(Beginning of Exercise passage)
Tag: 2025

By Dylan Murphy

In March 2024 the UN Disabilities Committee issued a damning report which stated that disabled people in the UK faced systemic violations of their human rights ranging from cuts to benefits to the lack of housing for disabled people. Fast forward to late February 2025 and the UN Economic and Cultural Committee issued a report on the UK which criticized the Labour government for its failures to reduce poverty and social inequality. Since then our government in its infinite wisdom has decided to slash £7 billion from disability benefits and is removing free bus passes from hundreds of thousands of disabled people on PIP.

On the ME front our government has engaged in endless gas lighting postponing the Department of Health care plan for ME several times. It claims that the care plan for ME will be published sometime in June just when it is due to announce major cuts to public spending which makes it very unlikely that it will put any resources into funding this plan.

In 2017 I put in a freedom of information request to the DWP which revealed that a third of pwME applying for PIP were having their applications turned down. The DWP is of course completely ignorant of the heavy disease burden of ME on those suffering with this wretched illness. It chooses to ignore the wealth of scientific evidence revealing the low quality of life outcomes for pwME.

In light of the above developments I came across a recent research paper, Health-related quality of life in Myalgic Encephalomyelitis/Chronic Fatigue Syndrome and Post COVID-19 Condition: A systematic review, by a group of scientists from the  National Centre for Neuroimmunology and Emerging Diseases (NCNED) at Griffith University, Australia.
(End of Exercise passage)
(Beginning of Available data)
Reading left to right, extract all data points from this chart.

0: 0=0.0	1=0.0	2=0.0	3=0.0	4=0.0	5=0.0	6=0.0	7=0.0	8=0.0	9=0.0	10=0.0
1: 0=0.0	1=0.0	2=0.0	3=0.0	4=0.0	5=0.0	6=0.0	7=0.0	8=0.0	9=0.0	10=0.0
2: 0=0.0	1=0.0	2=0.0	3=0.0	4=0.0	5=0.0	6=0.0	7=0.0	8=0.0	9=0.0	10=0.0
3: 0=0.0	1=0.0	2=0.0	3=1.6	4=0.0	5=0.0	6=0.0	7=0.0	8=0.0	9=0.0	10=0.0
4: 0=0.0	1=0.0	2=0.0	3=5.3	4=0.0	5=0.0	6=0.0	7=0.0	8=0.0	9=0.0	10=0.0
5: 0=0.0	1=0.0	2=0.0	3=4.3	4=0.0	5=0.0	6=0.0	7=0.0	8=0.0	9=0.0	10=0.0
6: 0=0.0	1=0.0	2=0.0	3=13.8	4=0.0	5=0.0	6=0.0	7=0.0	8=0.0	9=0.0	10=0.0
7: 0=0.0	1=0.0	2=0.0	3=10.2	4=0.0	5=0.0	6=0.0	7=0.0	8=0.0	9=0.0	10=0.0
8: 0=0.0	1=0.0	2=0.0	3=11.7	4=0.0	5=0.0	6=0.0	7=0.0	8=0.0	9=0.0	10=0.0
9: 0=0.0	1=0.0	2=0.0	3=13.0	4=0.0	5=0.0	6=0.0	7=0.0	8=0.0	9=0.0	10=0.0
(End of Available data)
*Required tasks*.
• a. Answer these questions about the article on UK disability benefits and ME:
(i) In what month and year did the UN Disabilities Committee issue its report on the UK?
(ii) How much does the government intend to cut from disability benefits?
(iii) According to the 2017 freedom of information request, what share of pwME applying for PIP had their applications turned down?
• b. Carry on the article about UK disability benefits and ME from its final sentence.

*Answers to the tasks*.
• a.
(i) March 2024
(ii) £7 billion
(iii) A third

• b.
One of the co-authors of the above paper, Breanna Weigel, took time out from her busy schedule to talk to me about this important piece of research which may be of value to those pwME navigating the treacherous waters which are our current benefits system. It was such a pleasure to talk to a passionate young scientist who is so committed to the field of ME/Long Covid research. Breanna told me, “ It is a privilege to share these findings with the ME and Long COVID community, who have had an immeasurable impact on my growth as a researcher and my passion for making a difference for people who live with these chronic illness.’’

Breanna Weigel has five years’ experience working in the field of ME/CFS and Long COVID research at the National Centre for Neuroimmunology and Emerging Diseases (NCNED), Griffith University, Gold Coast, Australia. This month, Breanna will be submitting her PhD thesis, titled “Living with Myalgic Encephalomyelitis/Chronic Fatigue Syndrome and Long COVID in Australia: An examination of illness experiences and healthcare policy”.

DM: How did you get involved in the field of ME research?

BW: Chronic illness has been an important part of my life and an area that I have wanted to work in for a long time. My Mum has lived with a chronic illness that has affected her life every day for the last 23 years. Seeing the extensive impacts that this had on my Mum, I was motivated to pursue a career that enabled me to contribute to helping people with chronic illness. I also developed a chronic illness four years ago, which considerably disrupted my life. However, my own lived experiences have provided me with additional insight that has informed my approach to research.

My involvement in ME research commenced in 2019 during my search for a supervisor for my Honours project. As I had a strong interest in public health and epidemiology, my program advisor shared with me the public health research that was being conducted at the National Centre for Neuroimmunology and Emerging Diseases (NCNED) and put me in contact with Prof Sonya Marshall-Gradisnik. It was then that I was introduced to the world of ME research.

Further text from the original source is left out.